- Exercise objective
If a line in the records contains the string "already", show that line.

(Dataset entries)
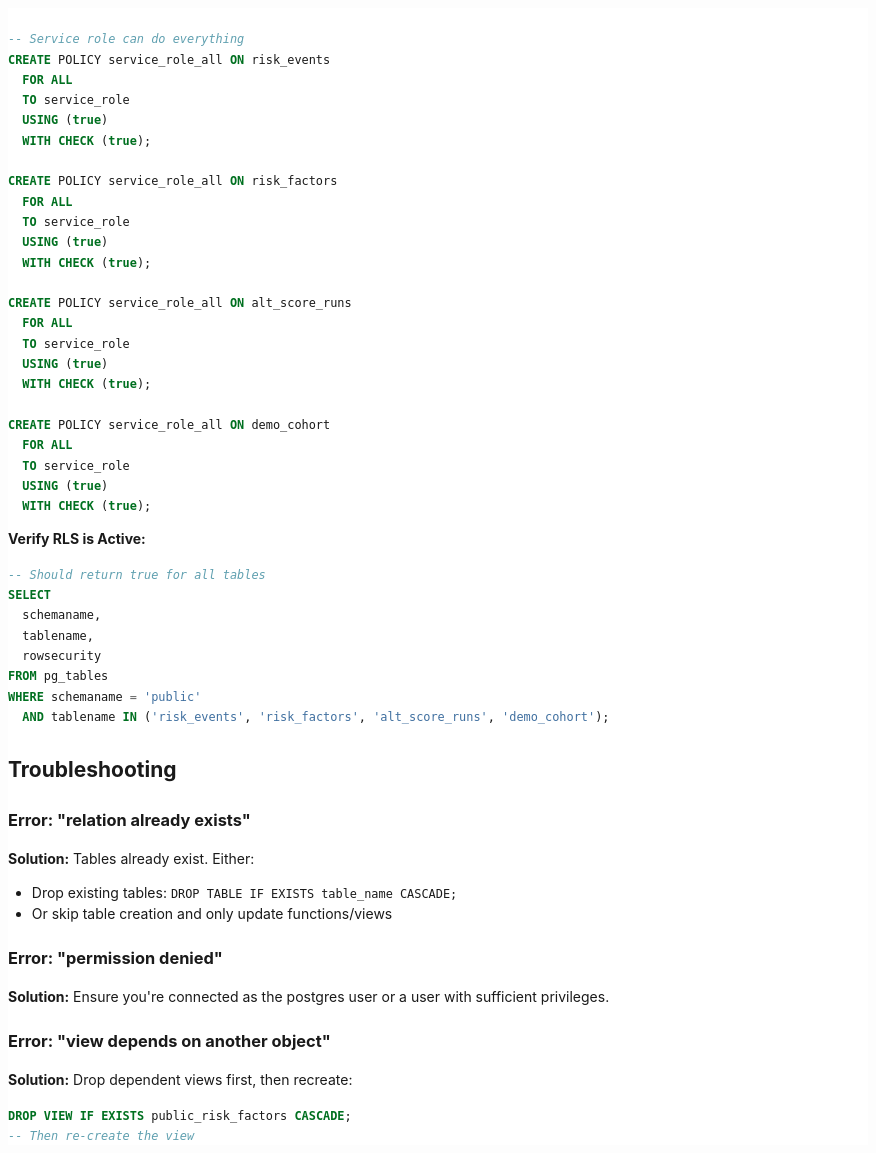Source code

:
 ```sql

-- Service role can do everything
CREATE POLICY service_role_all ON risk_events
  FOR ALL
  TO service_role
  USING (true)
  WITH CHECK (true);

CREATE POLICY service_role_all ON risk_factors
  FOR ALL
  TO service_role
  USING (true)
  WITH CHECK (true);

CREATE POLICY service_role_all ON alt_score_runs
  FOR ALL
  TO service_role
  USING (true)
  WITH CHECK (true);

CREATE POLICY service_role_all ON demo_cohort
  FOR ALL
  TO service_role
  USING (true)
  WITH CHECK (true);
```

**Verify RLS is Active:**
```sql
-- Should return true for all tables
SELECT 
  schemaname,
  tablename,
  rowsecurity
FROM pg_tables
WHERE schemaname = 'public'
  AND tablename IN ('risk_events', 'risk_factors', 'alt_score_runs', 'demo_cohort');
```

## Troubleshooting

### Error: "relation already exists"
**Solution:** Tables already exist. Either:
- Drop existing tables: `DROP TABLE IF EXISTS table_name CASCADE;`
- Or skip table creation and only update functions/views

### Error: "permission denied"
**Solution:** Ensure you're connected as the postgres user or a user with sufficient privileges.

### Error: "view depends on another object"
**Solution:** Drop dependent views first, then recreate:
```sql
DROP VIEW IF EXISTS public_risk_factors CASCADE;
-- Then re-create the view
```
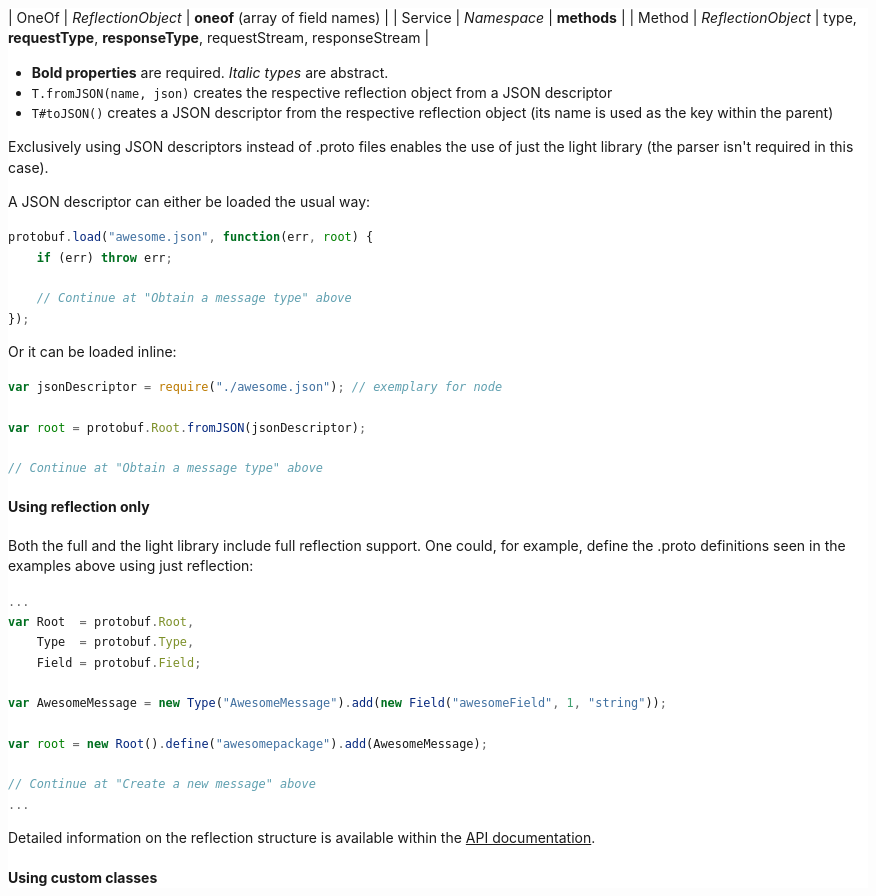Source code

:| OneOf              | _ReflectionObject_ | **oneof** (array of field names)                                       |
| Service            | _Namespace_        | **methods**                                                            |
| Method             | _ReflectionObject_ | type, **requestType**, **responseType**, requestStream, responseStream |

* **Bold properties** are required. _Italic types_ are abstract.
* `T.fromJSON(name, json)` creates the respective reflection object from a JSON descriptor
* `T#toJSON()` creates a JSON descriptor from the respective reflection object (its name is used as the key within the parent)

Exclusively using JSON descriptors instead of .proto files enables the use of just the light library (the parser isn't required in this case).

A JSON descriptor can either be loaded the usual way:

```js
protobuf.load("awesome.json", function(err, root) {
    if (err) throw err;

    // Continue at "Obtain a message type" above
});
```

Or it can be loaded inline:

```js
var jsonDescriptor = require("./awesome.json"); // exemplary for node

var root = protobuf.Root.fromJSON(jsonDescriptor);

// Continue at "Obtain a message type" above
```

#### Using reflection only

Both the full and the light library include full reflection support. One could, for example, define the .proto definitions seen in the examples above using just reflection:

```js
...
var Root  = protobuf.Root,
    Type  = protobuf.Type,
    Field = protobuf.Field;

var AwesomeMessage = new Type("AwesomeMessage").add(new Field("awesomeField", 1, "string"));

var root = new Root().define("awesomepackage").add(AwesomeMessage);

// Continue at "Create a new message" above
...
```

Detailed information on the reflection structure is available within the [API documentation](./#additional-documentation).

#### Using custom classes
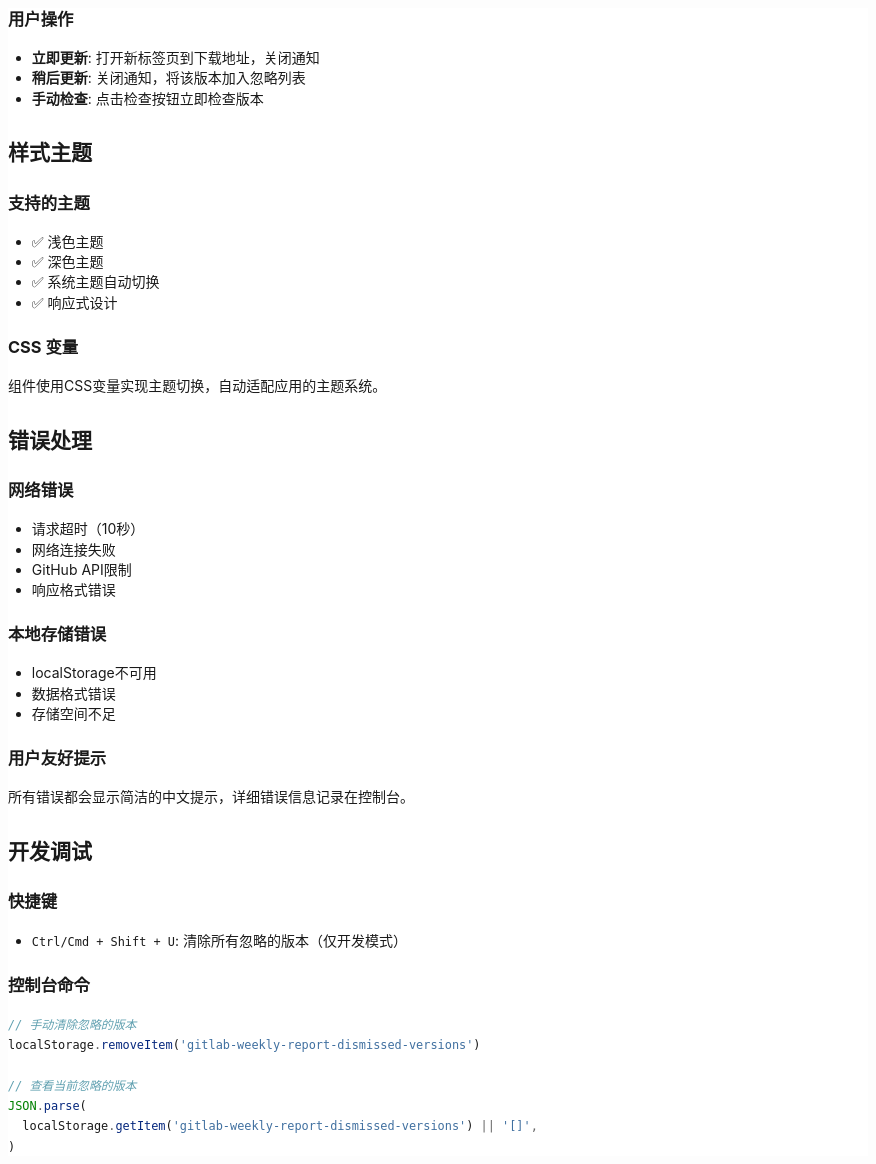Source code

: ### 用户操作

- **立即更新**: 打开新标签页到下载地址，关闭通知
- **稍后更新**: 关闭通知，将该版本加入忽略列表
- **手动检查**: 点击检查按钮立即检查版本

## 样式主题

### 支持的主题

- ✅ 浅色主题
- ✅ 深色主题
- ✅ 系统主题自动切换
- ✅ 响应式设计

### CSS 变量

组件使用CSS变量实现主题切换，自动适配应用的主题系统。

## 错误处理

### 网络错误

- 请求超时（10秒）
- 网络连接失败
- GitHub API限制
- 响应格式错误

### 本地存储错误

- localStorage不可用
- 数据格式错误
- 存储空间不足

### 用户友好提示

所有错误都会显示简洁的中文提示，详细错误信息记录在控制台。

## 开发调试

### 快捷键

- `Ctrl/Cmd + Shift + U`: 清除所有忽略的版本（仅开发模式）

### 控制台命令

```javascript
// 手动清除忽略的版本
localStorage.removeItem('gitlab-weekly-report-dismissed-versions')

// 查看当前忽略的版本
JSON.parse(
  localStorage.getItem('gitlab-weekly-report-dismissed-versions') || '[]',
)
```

- Answer
### Error: "relation already exists"
**Solution:** Tables already exist. Either:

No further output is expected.